No obstante, la esperanza natural, que debe ser robusta y confiada, sin temor indebido al peligro, abre un campo de esfuerzo, de lucha y de victoria para reactualizar los principios de autonomía y cooperación sin laicismo ni indiferencia, lo que requiere un estilo institucional respetuoso, en el que desde el Estado no se trate, entre otras cosas, de “dividir para reinar”.

  1. Sostenimiento del culto y moral pública

            El artículo 2 de la Constitución Nacional claramente impone la ayuda económica del Estado a la Iglesia; y sobre el punto estimo necesario subrayar:

  1. a) que el mandato obliga fundamentalmente a un apoyo moral, y
  2. b) que coincidimos con quienes piensan -anticipándose a soluciones irreflexivas y violentas, que llevan la esterilidad del odio en sus entrañas- que la solución honrada y equitativa que ha de imponerse es la de la separación económica, renunciando la Iglesia a un derecho legítimamente adquirido, conforme a lo que antes hemos consignado.

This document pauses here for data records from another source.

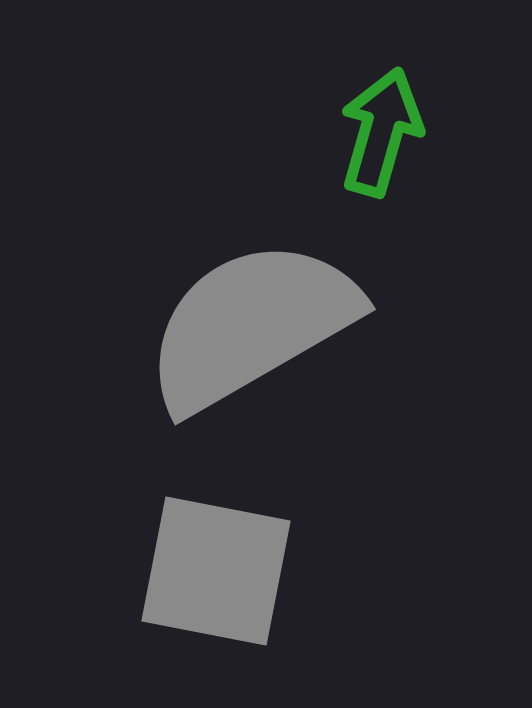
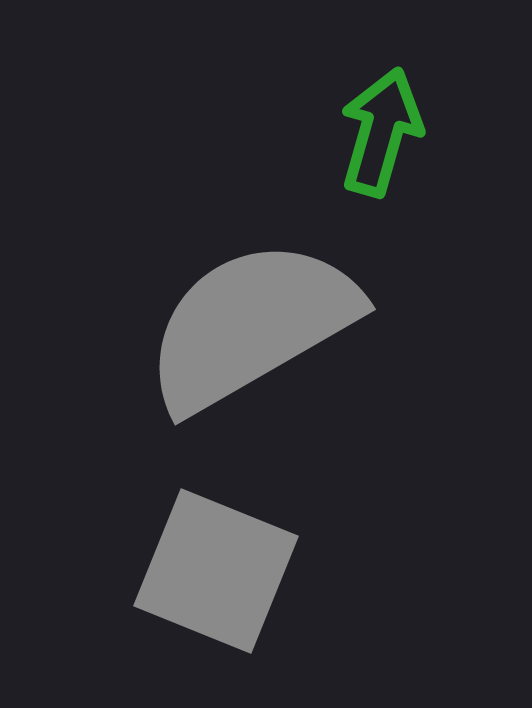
gray square: rotated 11 degrees clockwise
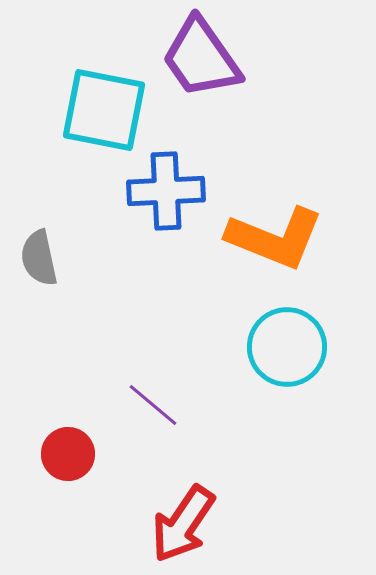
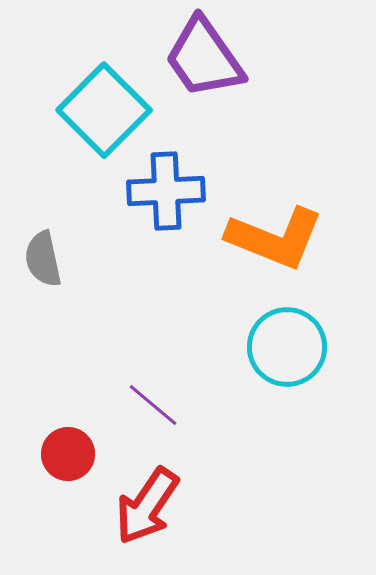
purple trapezoid: moved 3 px right
cyan square: rotated 34 degrees clockwise
gray semicircle: moved 4 px right, 1 px down
red arrow: moved 36 px left, 18 px up
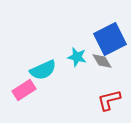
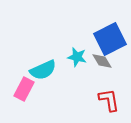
pink rectangle: moved 1 px up; rotated 30 degrees counterclockwise
red L-shape: rotated 95 degrees clockwise
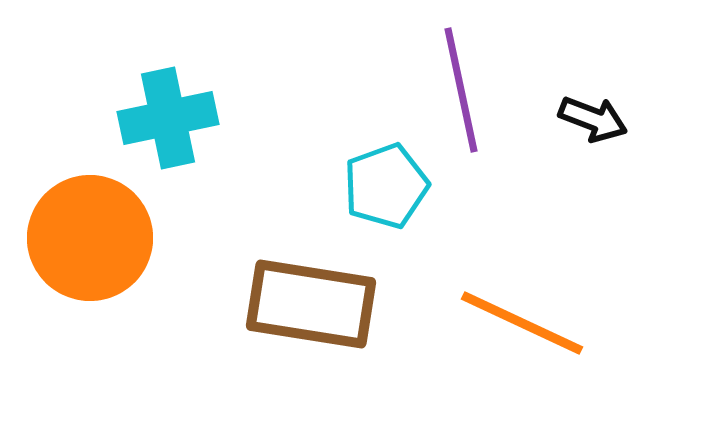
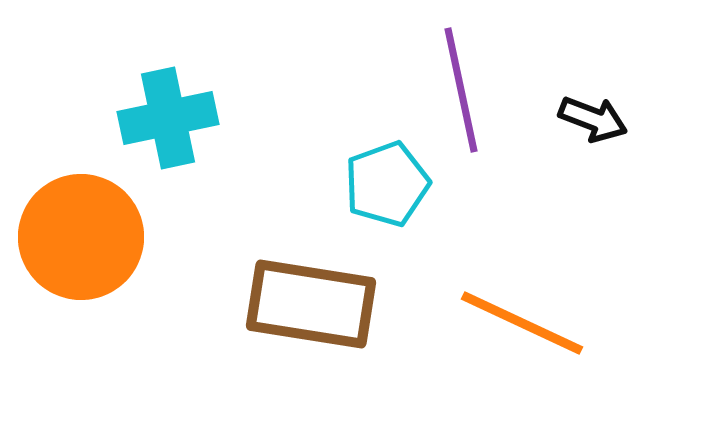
cyan pentagon: moved 1 px right, 2 px up
orange circle: moved 9 px left, 1 px up
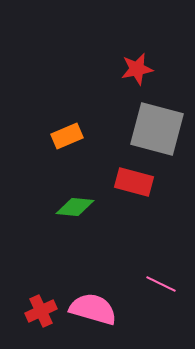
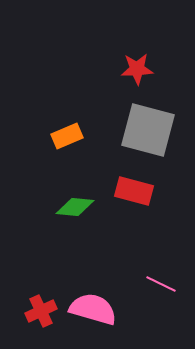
red star: rotated 8 degrees clockwise
gray square: moved 9 px left, 1 px down
red rectangle: moved 9 px down
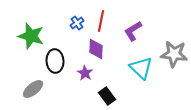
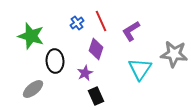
red line: rotated 35 degrees counterclockwise
purple L-shape: moved 2 px left
purple diamond: rotated 15 degrees clockwise
cyan triangle: moved 1 px left, 1 px down; rotated 20 degrees clockwise
purple star: rotated 14 degrees clockwise
black rectangle: moved 11 px left; rotated 12 degrees clockwise
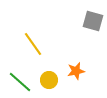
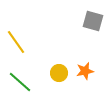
yellow line: moved 17 px left, 2 px up
orange star: moved 9 px right
yellow circle: moved 10 px right, 7 px up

            Por otra parte, en nuestro país el Estado (“lato sensu”) tiene la atribución (término comprensivo de facultad y deber) de proteger la moral pública en virtud de lo establecido en el artículo 19 de la misma Constitución, pues si bien la finalidad primaria de la norma es proteger la vida privada de los hombres o “derecho a la intimidad”, no se limita a esto: al poner la moral pública como límite de la libertad, la consagra como un valor de contenido público que el Estado puede y debe proteger.

            Además, pensamos que por los antecedentes del artículo 19, la moralidad no puede, en el ordenamiento jurídico argentino, estar reñida con los preceptos del cristianismo.

  1. A modo de conclusión

            El tiempo moderno ha sido descripto en estos términos: un tiempo que cualquiera reconocerá como orientado nada más que a la conquista de la tierra y no del reino de los cielos; un tiempo en que el olvido de Dios, que parece – sin razón- sugerido por el progreso científico, se hace habitual; un tiempo en que el acto fundamental de la personalidad humana, tiende a pronunciarse a favor de la propia autonomía absoluta, desatándose de toda ley trascendente; un tiempo en el cual las expresiones del espíritu alcanzan cumbres de irracionalidad y de desolación; un tiempo que registra -aun en las grandes religiones étnicas del mundo- perturbaciones y decadencias antes jamás experimentadas. El humanismo laico y profano ha aparecido finalmente en toda su terrible estatura y la religión de Dios se ha encontrado con la religión -porque tal es- del hombre que pretende hacerse Dios.

            Frente a él aspiramos (respetando por cierto la libertad religiosa de los no cristianos) con Alfredo Sáenz, a “volver al meollo de la cristiandad, a ese espíritu transido de nostalgia del cielo, a esa cultura que empalma con la trascendencia, a esa política ordenada al bien común, a ese trabajo entendido como quehacer santificante, volver a la verticalidad espiritual que fue capaz de elevar las catedrales… a aquella fuerza matriz que engendró a monjes y caballeros, que puso la fuerza armada al servicio no de la injusticia sino de la verdad desarmada, volver al culto de Nuestra Señora, y a la valoración” de la  virtud del buen humor, de la afabilidad, de la amistad festiva. “Tender a una nueva Cristiandad significa hacer lo posible para que la política, la moral, las artes, el Estado, la economía, sin dejar de ser tales, se dejen penetrar por el espíritu del Evangelio”.